If you are considering gluing thigh strap patches into your boat think about putting more patches to encircle your boat and attach a "guard rail". It may save your life.

Mike Swims & Almost Drowns from Dave Hoffman on Vimeo.

A similar incident could happen with a packrafter on rivers here in AK or elsewhere: it's worth watching.

I take two lessons from it:

(1) This kayaker was unable to roll. Most of us will inevitably fall out of our boats, too. What do you have to hang onto your boat with? Consider putting six additional tie-down patches around your boat and tying onto each with a poly-pro hand-line. Don't rely on bungies stretched through the four, stock, bow patches or a dragging tail of webbing from the stern. You want what Brad calls a "guard rail" to encircle your boat. When you flip, you can just reach up and grab it from any point on the boat and it will feel so much better than the fat, slippery tube. Take it from a guy who's swum more rivers and creeks after falling out of his packraft than likely anyone. If you can't/won't glue the patches on yourself, then ask Alpacka or a local shop to do it. Alpacka really should do it on all their boats.

(2) One difference between packrafts and inflatable kayaks and hardshells and big rafts/catarafts is that we packrafters can flip our craft and get back in. This is a self rescue, and after the glue dries on your guard rail, get out there and practice getting into and out of your boat, preferably in moving water, but even in the deep end of a pool is valuable. Again, the unfortunate level of experience I have, due to the high frequency of falling out of my boat, suggests that the side-entry boats with codpieces are harder to self-rescue into than the old center entry. If you have an old center entry boat, don't send it back to Alpacka for a retro fit. Watch this blog here: I will soon post how-to make your old center entry boat dry.

Saturday, November 21, 2009

Eskimo Roll a Packraft: No previous roll necessary!

First you need thigh straps.

Second you need to be able to get upside down in friendly water, a heated pool without chlorine seems ideal. Next while upside down reach your paddle up to the surface with blade flat and strong arm forward. Then pry yourself up with a sweep, keeping head and shoulders low until the boat's pretty much up (bow will be up more of course) and finally thrust that strong side hip toward the weak side, pulling against the thigh strap to get the final umph over, which is when you'll finally sit up.

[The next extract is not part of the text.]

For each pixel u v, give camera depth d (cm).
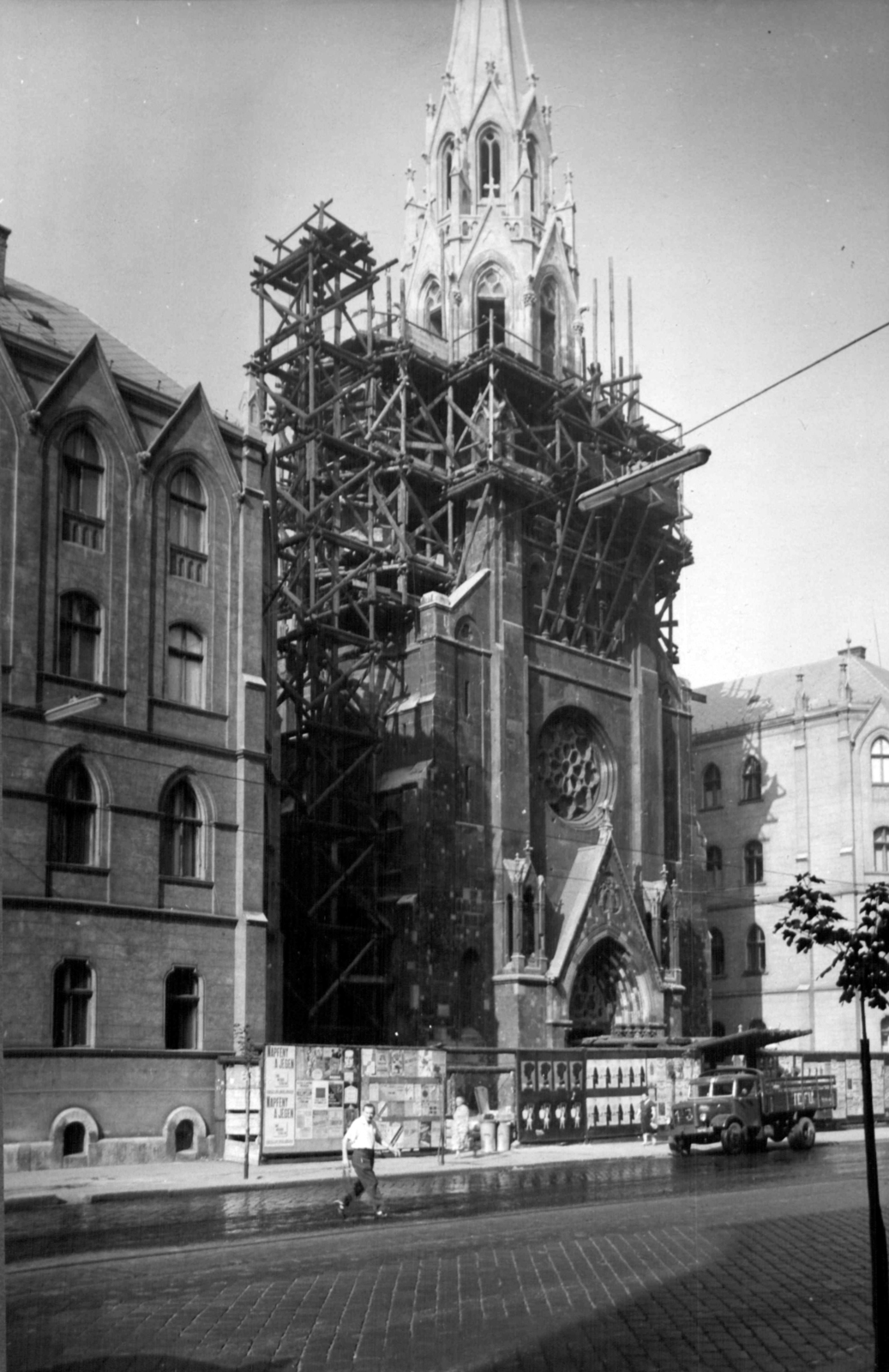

I am no expert at this! I am just relaying what worked for us and what you can see is exactly what Tim Johnson is doing in the video.




Thursday, November 19, 2009

NEWS FLASH: Three Mere Mortals Eskimo Roll Their Packrafts

None of the crew who'd put thigh straps in their boat could make it to the APU pool tonight where Tim Johnson, kayak expert and recent packraft Eskimo roller, was going to coach us.

Except Luc Mehl and me.

Luc invited his friends Galen and Dmitri, who paddled around in my yellow boat, while I got throughly confused on what I should be doing, other than trying to muscle over in the boat. I was getting nowhere.

Luc had managed a roll in the first 20 minutes or so with some tips from Galen, who once was a surf and sea kayak enthusiast. But then, like me, he floundered. At least he was getting his belly out of the water. I felt like I was just turning my boat from side to side underwater.

Meanwhile, Dmitri was off to the far end, doing his own thing. I'd actually written him off as just playing around in the packraft. Nobody seemed to be giving him any tips and I didn't hear any hooting and hollering -- until 9 PM, when I was just getting finished with hip snapping at the pool edge, which also was going nowhere.

It was getting time to leave. Tim had already gone into the locker room, no doubt amazed at how hapless, stiff, and uncoordinated I was.

"I probably will never be able to roll a packraft, even if glued to the thing," I thought.

Then I heard, "Do it again Dmitri!" and then watched in disbelief as he did what Luc had been doing all night and what anyone with thigh straps can do: get the upside down boat up to about a 45 degree angle by using the paddle in a standard kayak-style Eskimo-roll sweep. But he was finishing it off with a plop right side up!

Three times in a row he did it!

Paddling over to see what he did, I heard him recount the technique. He swept back with his arms to get up to the your-out-of-the-water stage, then hip thrust, "Like this," he gestured exaggerating his crunching hip movement.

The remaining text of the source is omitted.